According to Susan Szpyrka, senior associate vice chancellor, Administration and Finance, providing housing for evacuees and first responders was the right thing to do. Szpyrka was authorized to do whatever it took to make evacuees comfortable, including allowing people who had fled from their homes with pets to stay.
Each evacuee received three nights housing free of charge.
Both Shockley-Zalabak and Szpyrka were quick to credit the more than 40 volunteers and staff members who responded to the campus call for help. Volunteers took on mundane tasks ranging from cleaning rooms to making signs or directing traffic in an effort to make UCCS as welcome, inviting and as prepared as possible.
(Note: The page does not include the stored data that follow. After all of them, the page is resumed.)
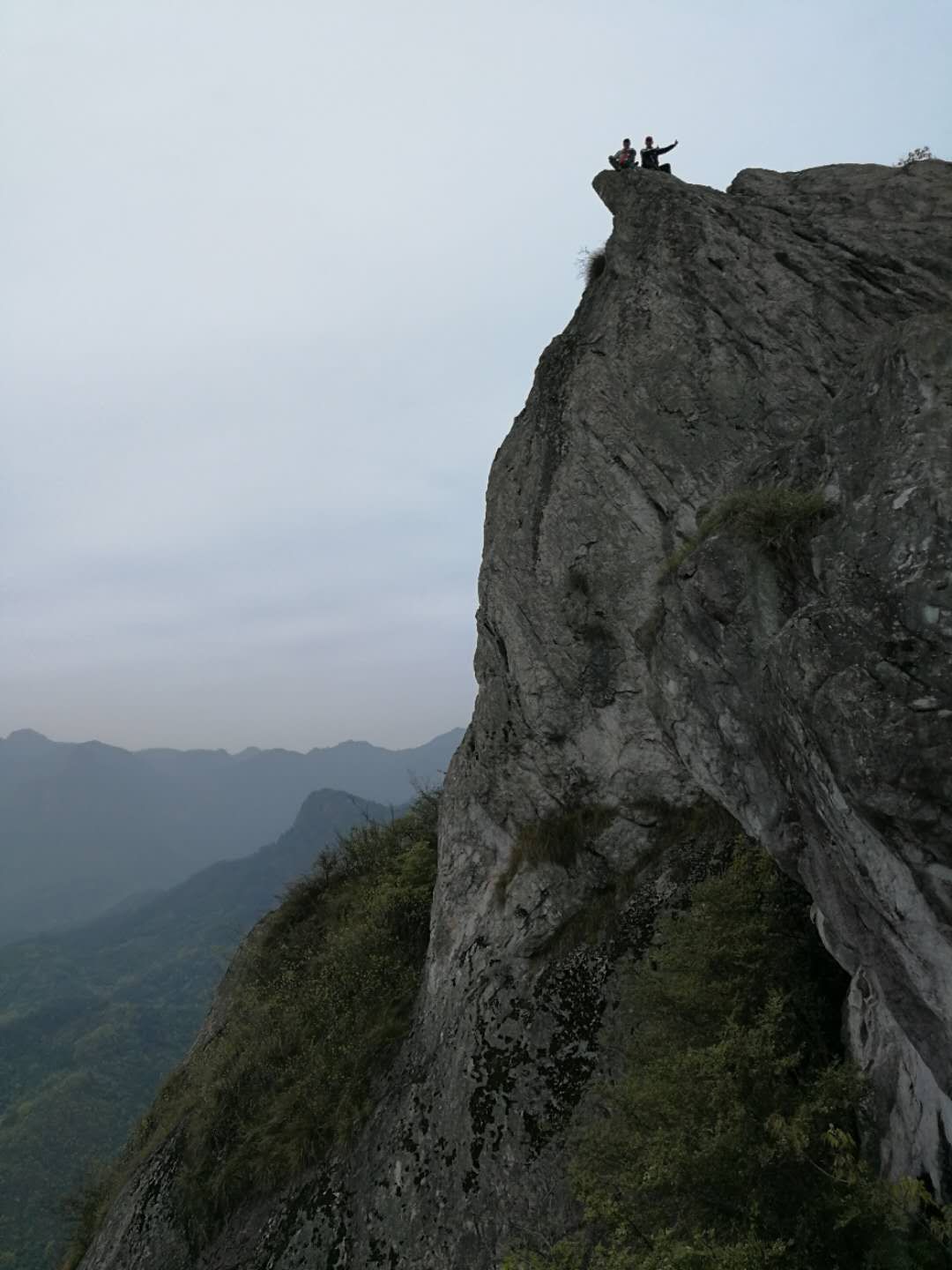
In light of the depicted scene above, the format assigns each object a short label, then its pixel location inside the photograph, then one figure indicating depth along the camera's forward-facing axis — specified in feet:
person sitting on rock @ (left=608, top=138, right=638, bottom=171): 67.41
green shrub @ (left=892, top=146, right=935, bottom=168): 60.08
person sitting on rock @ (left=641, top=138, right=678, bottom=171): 69.46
“I was amazed at the number of volunteers and the camaraderie that we experienced,” said Jackie Crouch, coordinator of technology services, Beth-El College of Nursing and Health Sciences, who cleaned dorm rooms in preparation for off-duty firefighters. “I felt such relief at being spared that all I could think of was to give back in any way possible in support of those who had been affected. No job was too menial. We didn’t care who we were helping. We just wanted to help in any way possible.
“To stand by and simply observe while others suffered loss or put their lives in peril to protect our community was not an option. To be called off because we had too many volunteers was an amazing phenomenon and speaks to the community that we live and work in. I am privileged to be a part of it.”